Posted on: Sunday, December 30, 2001
Mexico once again becomes hot destination
By Traci Carl
Associated Press
TULUM, Mexico Only weeks ago, Leila Voight was trying to persuade hesitant tourists to visit her secluded cabanas south of Cancun. Now they are begging her for rooms.
Her e-mail is clogged with as many as 30 messages a day from New Yorkers and others who want to trade nightly news reports on the battle against terrorism for piņas coladas and strolls on the beach.
Across Mexico, hotel owners and government officials say tourism has returned to normal after dropping 12 percent right after the Sept. 11 attacks on the World Trade Center and Pentagon. At the resort of Acapulco, more flights are arriving than before Sept. 11, including new arrivals from Chicago and Dallas.
Mexico is one of the few countries to have seen such a recovery. Nations in Europe and Asia are still struggling.
Bernabo Bocca, Italian Tourism and Hotel Association president, said the attacks have cost $918 million in hotel business, mostly because of the "loss of rich American and Japanese clients."
In Spain, 38 percent fewer Americans visited after Sept. 11, and the number of visitors in Singapore dropped by 10.6 percent compared to last year, with arrivals from the United States plunging more than 40 percent.
Puerto Rico has won back some tourists with cheap fares and promotions including free flights from some U.S. cities if people booked hotel rooms for at least five days. But it hasn't totally recovered.
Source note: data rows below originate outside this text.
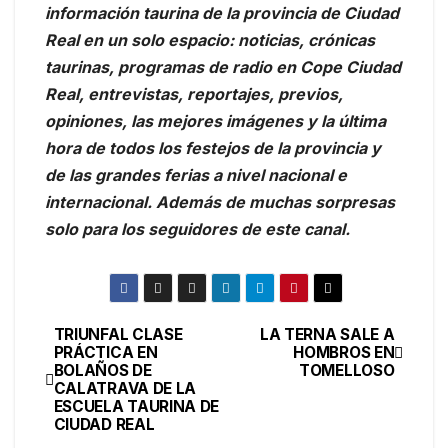
información taurina de la provincia de Ciudad
Real en un solo espacio: noticias, crónicas
taurinas, programas de radio en Cope Ciudad
Real, entrevistas, reportajes, previos,
opiniones, las mejores imágenes y la última
hora de todos los festejos de la provincia y
de las grandes ferias a nivel nacional e
internacional. Además de muchas sorpresas
solo para los seguidores de este canal.
TRIUNFAL CLASE
LA TERNA SALE A
PRÁCTICA EN
HOMBROS EN
BOLAÑOS DE
TOMELLOSO
CALATRAVA DE LA
ESCUELA TAURINA DE
CIUDAD REAL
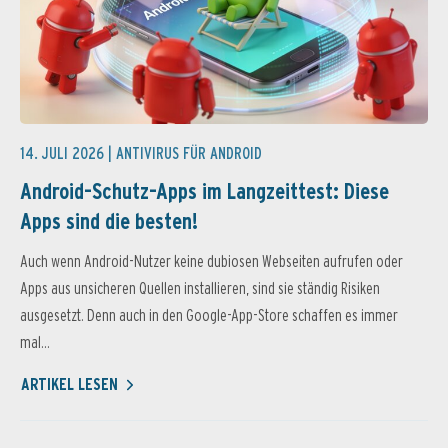
14. JULI 2026 |
ANTIVIRUS FÜR ANDROID
Android-Schutz-Apps im Langzeittest: Diese
Apps sind die besten!
Auch wenn Android-Nutzer keine dubiosen Webseiten aufrufen oder
Apps aus unsicheren Quellen installieren, sind sie ständig Risiken
ausgesetzt. Denn auch in den Google-App-Store schaffen es immer
mal...
ARTIKEL LESEN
Mexico appears to have a combination that is attractive to attacks-weary travelers: It's cheap, relatively safe and for U.S. residents close to home.
Facing a possible crisis in its third-largest source of revenue, Mexico launched a $35 million tourism campaign to promote mountain resorts and beach getaways in the United States, Mexico and Canada with the slogan "Mexico, closer than ever."
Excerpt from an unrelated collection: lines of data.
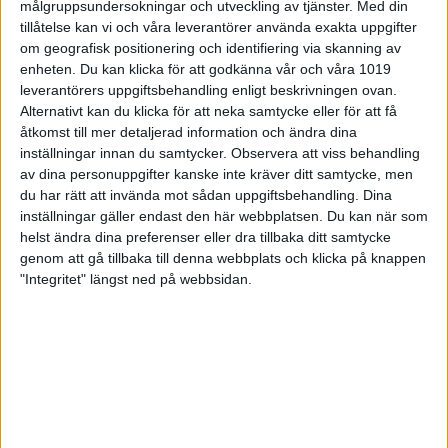
målgruppsundersokningar och utveckling av tjänster.
Med din
Isabelle Hultin,
tillåtelse kan vi och våra leverantörer använda exakta uppgifter
Wåxnäs BC, Karlstad
1702
2017-
om geografisk positionering och identifiering via skanning av
7 ser
p
(Bellevue Bowling,
05-13
enheten. Du kan klicka för att godkänna vår och våra 1019
Västerås)
leverantörers uppgiftsbehandling enligt beskrivningen ovan.
Alternativt kan du klicka för att neka samtycke eller för att få
åtkomst till mer detaljerad information och ändra dina
Isabelle Hultin,
inställningar innan du samtycker.
Observera att viss behandling
Wåxnäs BC, Karlstad
av dina personuppgifter kanske inte kräver ditt samtycke, men
1992
2017-
8 ser
du har rätt att invända mot sådan uppgiftsbehandling. Dina
p
(Bellevue Bowling,
05-13
inställningar gäller endast den här webbplatsen. Du kan när som
Västerås)
helst ändra dina preferenser eller dra tillbaka ditt samtycke
genom att gå tillbaka till denna webbplats och klicka på knappen
"Integritet" längst ned på webbsidan.
Lag
BK Högland
, Nässjö (Ida
2-
Andersson, Sabina
m
2017-
Asplund)
4
1977
04-
ser
p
Security was tightened at vacation spots across Mexico and the paperwork needed to drive south across the border was eased.
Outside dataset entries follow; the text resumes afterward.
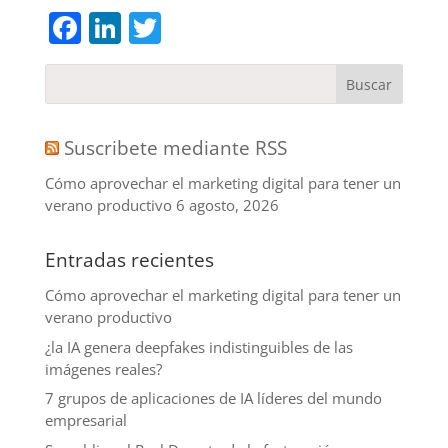
Facebook
LinkedIn
Twitter
Suscribete mediante RSS
Cómo aprovechar el marketing digital para tener un
verano productivo
6 agosto, 2026
Entradas recientes
Cómo aprovechar el marketing digital para tener un
verano productivo
¿la IA genera deepfakes indistinguibles de las
imágenes reales?
7 grupos de aplicaciones de IA líderes del mundo
empresarial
In recent weeks, throngs of Americans have returned to Cancun's white-sand beaches, which were all but empty after Sept. 11.
Settling into a lounge chair after a swim, Deirdre McCaffrey said after losing her job at energy trading company Enron in Houston, she wanted sunshine and aquamarine waters not more terror reports.
"We didn't watch the news all day yesterday," she said. "You have no idea what's happening. You can just lie on the beach and not worry about any of those things."